Voilà l’état dans lequel se trouve Fleur* lorsque les forces de l’ordre la rencontrent pour la première fois en juillet 2022.

Ce sont ses éducateurs du foyer de Vizille (Isère), auprès desquels elle s’est confiée après d’énièmes violences, qui l’ont convaincu de témoigner auprès des forces de l’ordre.

Âgée de 17 ans, la mineure déclare se prostituer depuis février 2022 pour le compte de trois personnes : son petit ami de l’époque âgé de 21 ans au moment des faits Wail A., d’un autre homme âgé de 19 ans, Bilel A. qu’elle présente comme le meneur, et d’une mineure de 16 ans.

Cette dernière, petite amie du chef de bande, se prostitue tout comme Fleur mais endosse également un rôle d’organisatrice de passes, échangeant régulièrement avec les clients et mettant en ligne les annonces dans lesquelles Fleur apparaît.

Après plusieurs mois d’investigation, mêlant contrôle de comptes bancaires, écoutes téléphoniques, captations et surveillances, le dossier constitué par les enquêteurs est particulièrement fourni et les éléments recueillis sont criants.

Le procès de trois Isérois impliqués dans cette affaire de proxénétisme aggravé sur mineure avait lieu jeudi 6 novembre devant le tribunal correctionnel de Grenoble.

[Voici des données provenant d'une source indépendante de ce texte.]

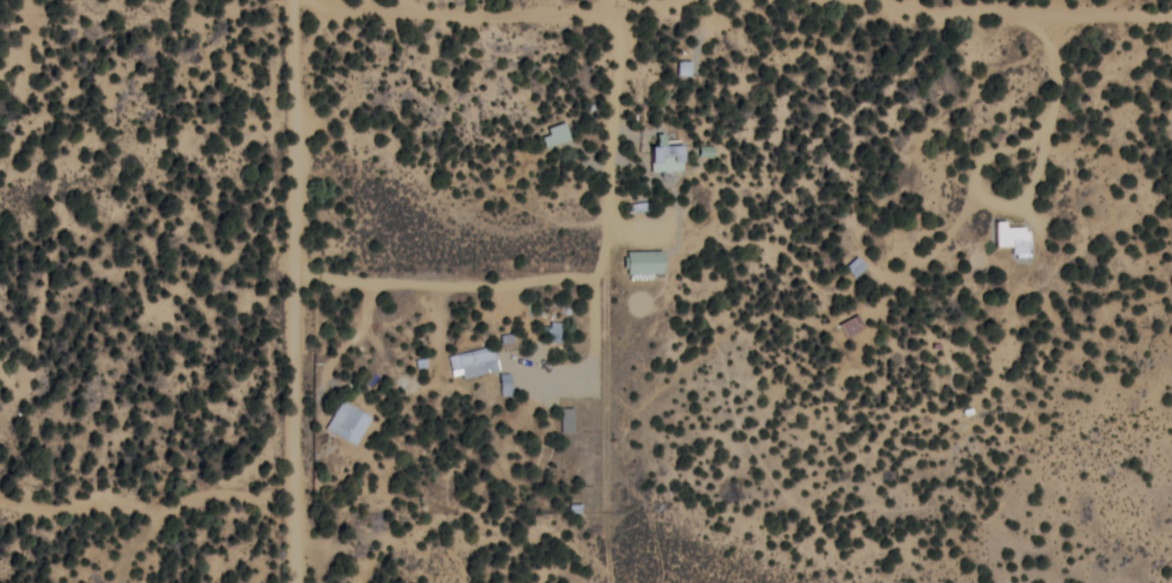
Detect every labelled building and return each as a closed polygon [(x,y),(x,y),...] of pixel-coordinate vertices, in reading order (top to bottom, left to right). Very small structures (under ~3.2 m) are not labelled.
[(677,74),(692,74),(692,59),(678,59),(677,74)] [(542,129),(545,145),(570,140),(567,124),(542,129)] [(666,144),(666,132),(658,133),(659,144),(652,144),(653,170),(685,169),(684,143),(666,144)] [(700,155),(715,156),(716,145),(700,144),(700,155)] [(1013,245),(1013,256),(1032,255),(1030,225),(1007,226),(1007,219),(996,219),(997,246),(1013,245)] [(627,250),(628,273),(666,272),(665,249),(627,250)] [(867,266),(858,255),(846,265),(855,276),(867,266)] [(840,322),(846,335),(865,327),(859,313),(840,322)] [(454,379),(499,368),(493,344),(448,355),(454,379)] [(501,395),(512,394),(511,372),(499,373),(501,395)] [(325,427),(355,445),(372,415),(342,398),(325,427)] [(574,407),(560,407),(561,431),(575,431),(574,407)]
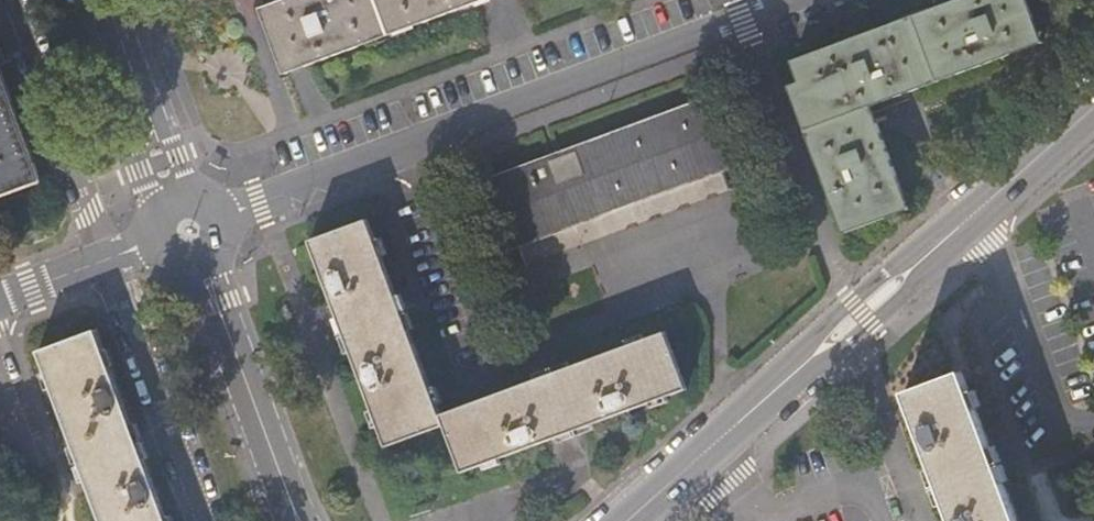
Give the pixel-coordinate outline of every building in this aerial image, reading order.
[(255,8),(282,82),(504,0),(275,0),(255,8)] [(775,56),(840,233),(914,207),(878,104),(1047,42),(1032,0),(930,0),(775,56)] [(46,180),(0,60),(0,198),(46,180)] [(585,247),(724,196),(734,192),(696,96),(493,172),(528,269),(585,247)] [(462,478),(695,390),(669,323),(449,406),(374,209),(307,235),(387,451),(443,429),(462,478)] [(103,327),(37,352),(100,520),(175,520),(103,327)] [(970,362),(897,388),(946,520),(1029,520),(970,362)]
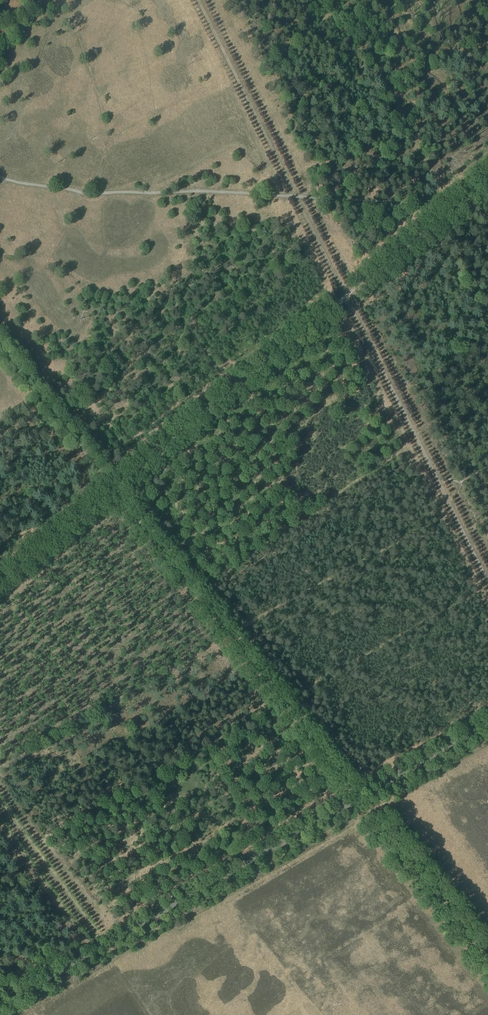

Jusqu’à 30 clients par jour

“Est-ce que tu sais qu’avec une grande tarte je peux t’envoyer dans le coma ?”,

“Tu fermes ta gueule, le job c’est 10 heures – minuit”, “l’argent, ça tombe des chattes”,

voilà quelques messages que Fleur pouvait recevoir du leader lorsque celle-ci refusait de “travailler”.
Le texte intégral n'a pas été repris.